Blood Simple (1984), stan.com.au
Critics were divided when Joel and Ethan Coen announced themselves as twentysomething filmmakers more than three decades ago with this Texan-set thriller – “a crude, ghoulish comedy on thriller themes,” wrote Pauline Kael in TheNew Yorker. But looking at the movie now, a neo-noir confection of desire and murder assembled from the stories of James M. Cain and Dashiell Hammett, it’s obvious how self-contained and identifiable the siblings already were. “I know where you can get those framed,” aprivate eye named Visser (M. Emmet Walsh) tells a bar owner, Marty (Dan Hedaya), when he presents him with photos of his wife, Abby (Frances McDormand) in bed with his bartender, Ray (John Getz), and from that staring point nocturnal acts of cruelty take shape not through nefarious schemes but crude assumptions and mistaken identity.
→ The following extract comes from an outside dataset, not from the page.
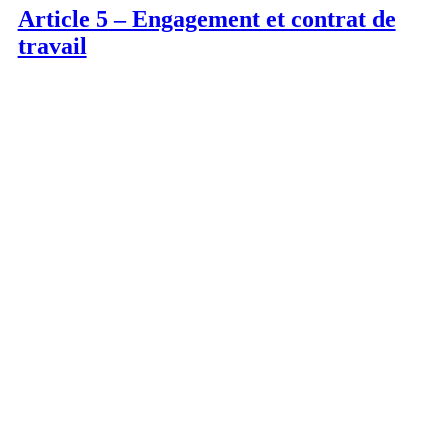
Article 5 – Engagement et contrat de
travail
These lives are like bitter clockwork designs no one can see, but the difference from latter Coen brothers works is the lack of ironic distance – there’s a rage in Hedaya’s performance that isn’t undercut by the bloody B-movie violence. At one point the camera tracks down the bar top, hopping over the head of a passed-out patron without pause, making for a witty, self-referential arrival.